ISRAEL: The Israeli Prime Minister, Mr Ariel Sharon, yesterday put the finishing touches to his new ruling coalition. It includes two parties who vigorously oppose a Palestinian state and enthusiastically champion settlement expansion, almost certainly ensuring there will be little progress on the diplomatic front in the coming months.
It raises the possibility, though, that Mr Sharon has a two-stage plan: first heal the country's ailing economy, then veer towards the diplomatic track.
Mr Sharon also sent the political establishment into a tailspin yesterday when he downgraded his rival in the Likud party, the Foreign Minister, Mr Benjamin Netanyahu, by asking him to serve as finance minister, and then offered Mr Netanyahu's job to the current Finance Minister, Mr Silvan Shalom.
The move appeared to be an attempt by Mr Sharon to shunt Mr Netanyahu out of the coalition after the former prime minister had said he would only remain in government if he was allowed to continue in the foreign ministry. Having first rejected the offer, Mr Netanyahu was seriously reconsidering last night.
Mr Shalom, who has little diplomatic experience, holds distinctly hawkish views. He has been a vocal proponent of expelling the Palestinian Authority Chairman, Mr Yasser Arafat, from the Occupied Territories.
Mr Sharon's new coalition, which is made up of 68 seats in the 120-seat parliament, includes his centre-right Likud party (40 seats), the National Religious Party (6), which is considered the political patron of the settler movement, as well as the far-right National Union (7), some of whose members support the "transfer" of the Palestinians out of the West Bank and Gaza.
The most moderate party in the coalition is the centrist Shinui, but it plans to focus on domestic issues for now, like curbing the power of the ultra-Orthodox establishment, since it does not believe progress is possible with the Palestinians as long as Mr Arafat is in power.
Asked to decipher Mr Sharon's approach to the conflict with the Palestinians, a close friend of the Prime Minister's, Mr Eli Landau, said yesterday the Israeli leader "will not want to end his career without making peace with the Palestinians". However, he suggested that Mr Sharon was in no hurry.
Any sniff of progress on the Palestinian front is certain to rattle Mr Sharon's coalition.
The policy guidelines of the new government contain a reference to a speech Mr Sharon gave last year in which he declared his support for President Bush's June 24th, 2001, address on the Middle East, which included a call for the end to the occupation and a two-state solution to the conflict.
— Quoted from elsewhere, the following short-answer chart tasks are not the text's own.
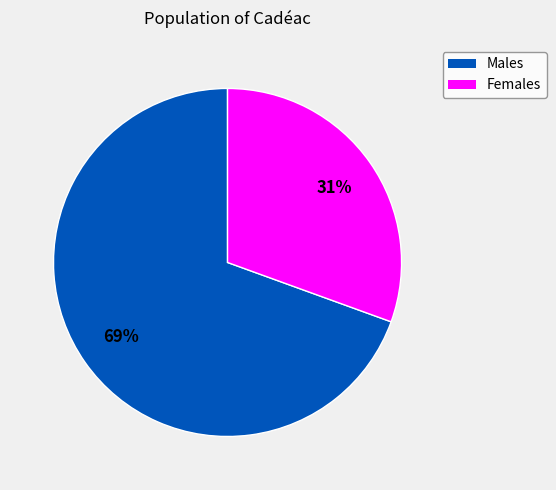

Count the number of slices in the pie.

2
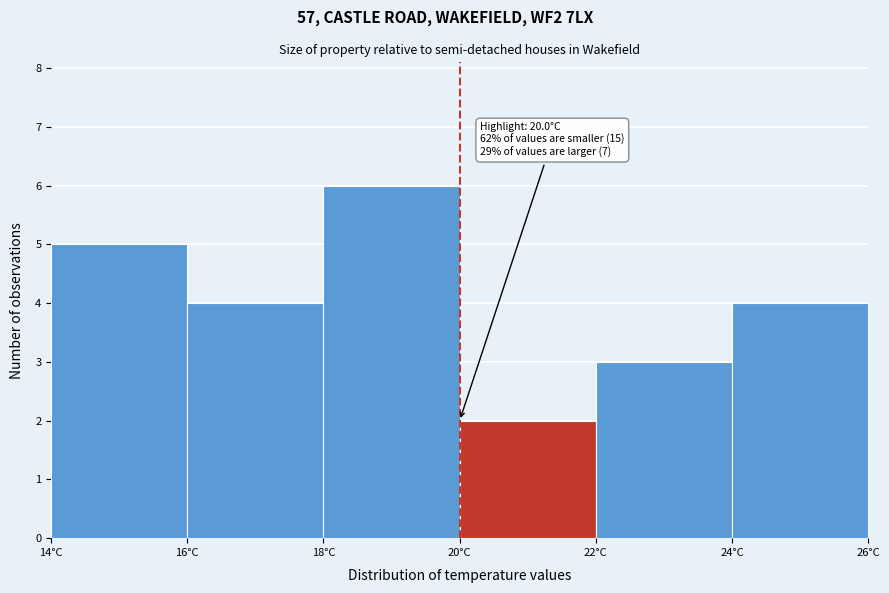

Over which range of the x-axis is the bar tallest?

18 to 20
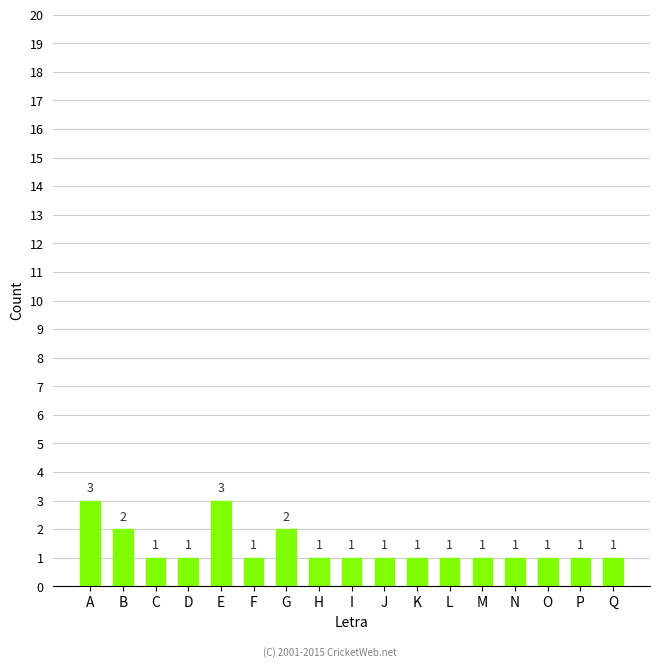

What is the value of the 4th bar from the left?

1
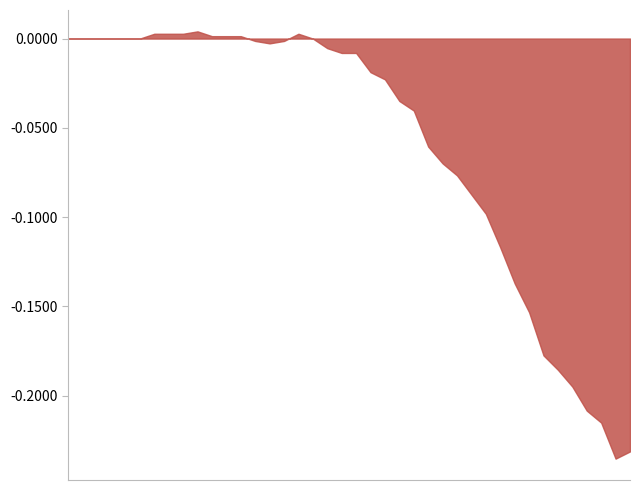

Does the chart have visible grid lines?

No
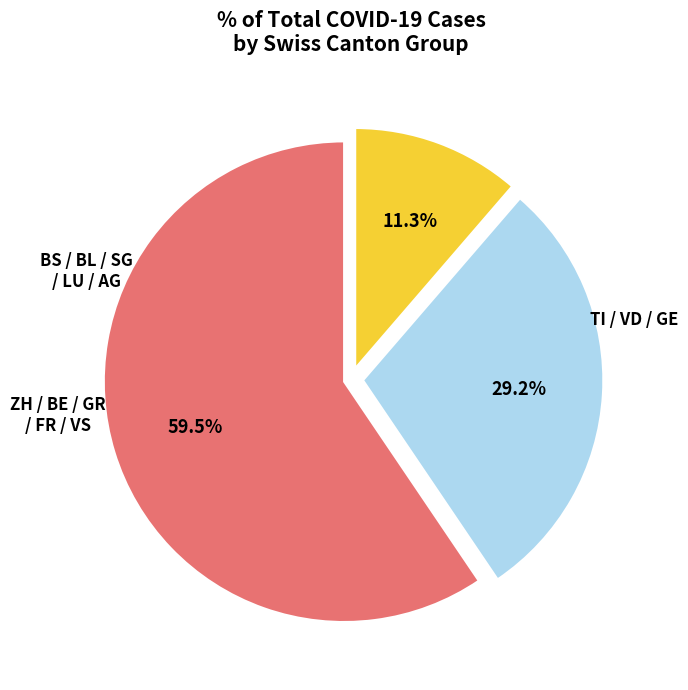

To the nearest percent, what is the average slice percentage?

33%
However, the government guidelines include no reference to a Palestinian state or to the peace roadmap backed by the Quartet mediators - the US, EU, UN and Russia - which calls for a Palestinian state and a freeze on settlement building.
Mr Sharon, having failed to bring the centre-left Labor Party into his government, may have decided to focus on trying to tackle Israel's economic woes before turning to the diplomatic process. Free of sectoral parties, like the ultra-Orthodox, he will probably be able to make deep budget cuts.
Later, once he begins trying to unlock the conflict with the Palestinians, he could discard the far-right parties and try bring Labour into his government.
This approach seems to contradict the widely-held view in Israel that without an end to the warfare in the territories there is little chance of repairing the economy.
It also assumes Mr Sharon plans to go through with his pledge, made before he was elected the first time in early 2001, to make "painful concessions" for peace. So far he has shown no inclination to do this, and has given few hints of what exactly he is prepared to concede.
He has expressed support for a Palestinian state - albeit a highly limited one - but has refused to commit to dismantling any Jewish settlements. A team, set up by him and which will soon complete its work, plans to present the Americans with a list of more than 100 reservations to the peace roadmap.